Gaining back trust and confidence amongst its investors is one of the most difficult part the central banks across the world are facing.Ripple effects caused by defaults,liquidity crisis in money markets and loss of confidence cause a bank run.This systemic risk allows an entire financial system to collapse. Due to the interlinkages of financial system this collapse spreads quickly across the globe. Traditionally, the banks across were less interconnected.However, in recent times they are well connected through common policies, common basel requirements necessary for every central bank of member country and products like currency derivatives that allows cross currency swaps. These international swaps allow exchange rate fluctuations and indirectly influence many factors that affect the economy of the countries involved.Besides all this, analyzing systemic risks in international banking continues to be an activity with high rewards and helps the banks to review where they went wrong.
Traditionally, banks focussed on controlling inflation and targeting growth. This was a common objective of most of the central banks in the world. They kept the supply and demand of currency under-control, focussed on the budget deficit(if any) and kept inflation under the wings.But the inflation targeting somehow failed to get financial stability back before and after the crisis in 2007-2013.The longest duration of global meltdown saw US collapse and the Euro Sovereign Debt Crisis(commonly called the Euro-zone crisis).Paul Krugman wrote in 2009 that the run on the shadow banking system as the “core of what happened” to cause the crisis. “As the shadow banking system expanded to rival or even surpass conventional banking in importance, politicians and government officials should have realized that they were re-creating the kind of financial vulnerability that made the Great Depression possible – and they should have responded by extending regulations and the financial safety net to cover these new institutions.
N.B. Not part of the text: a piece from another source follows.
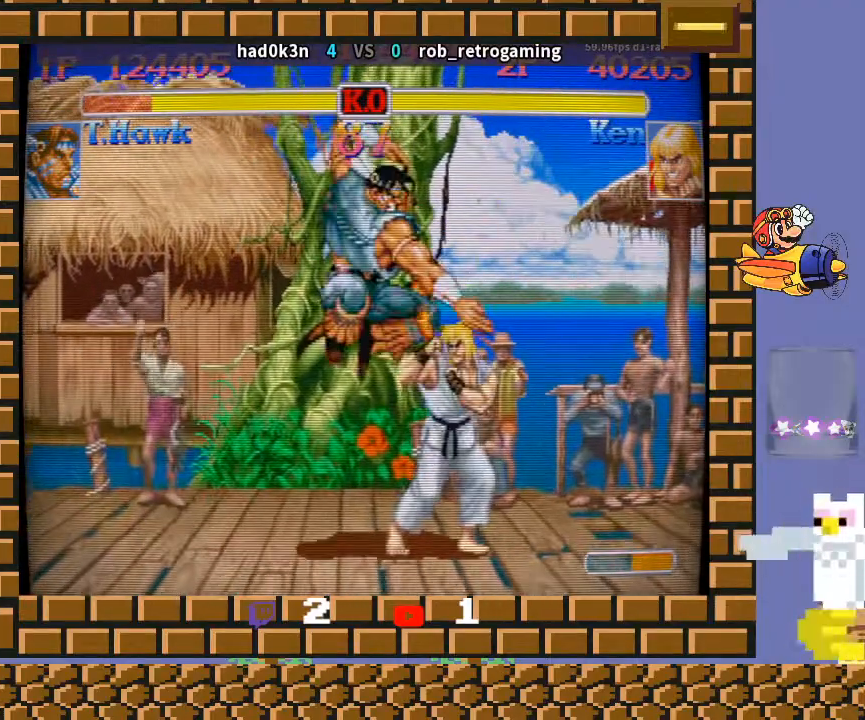
{"buttons": [], "left_stick": "down-left", "events": [[33, "left_stick", "right"], [100, "left_stick", "down"], [267, "left_stick", "down-left"]]}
Influential figures should have proclaimed a simple rule: anything that does what a bank does, anything that has to be rescued in crises the way banks are, should be regulated like a bank.” He referred to this lack of controls as “malign neglect.” The actions of one country have triggered many changes in another country’s economy.Some experts have said that regulated banking organizations are the largest shadow banks.
Many “shadow bank”-like institutions and vehicles have emerged in American and European markets, between the years 2000 and 2008, and have come to play an important role in providing credit across the global financial system.Shadow banks can also cause a buildup of systemic risk indirectly because they are interrelated with the traditional banking system via credit intermediation chains, meaning that problems in this unregulated system can easily spread to the traditional banking system.Regulated or unregulated, one thing should be understood and clearly that is if an individual bank faces a problem then the whole banking system is not too far from facing serious issues too.In a recent IMF working paper by Stijn Claessens and M. Ayhan Kose(January 2013) four reasons that caused the recent descent of the banking system are:
(1) the widespread use of complex and opaque financial instruments;
(2) the increased interconnectedness among financial markets, nationally and internationally, with the U.S. at the core;
(3) the high degree of leverage of financial institutions; and
(4) the central role of the household sector.
These factors, in combination with the ones common to other crises, and fueled at times by poor government interventions during different stages, led to the worst financial crisis since the Great Depression.
Central banks are fragile and late intervention by governments just make matters worse. However, prediction of banking failures are hard to point out and since banks are all globally connected any action by one central bank of a country can lead to failures of the world banking system so careful intervention is important. Presence of shadow banks is a different question altogether and presence of them sometimes can worsen situations for traditional banks since they are give way to unregulated activities in a regulated market.Subsequent to the subprime meltdown in 2008, the activities of the shadow banking system came under increasing scrutiny and regulations.But shadow banking existed for purely one reason and that was that there was a demand for it or else it could never have existed.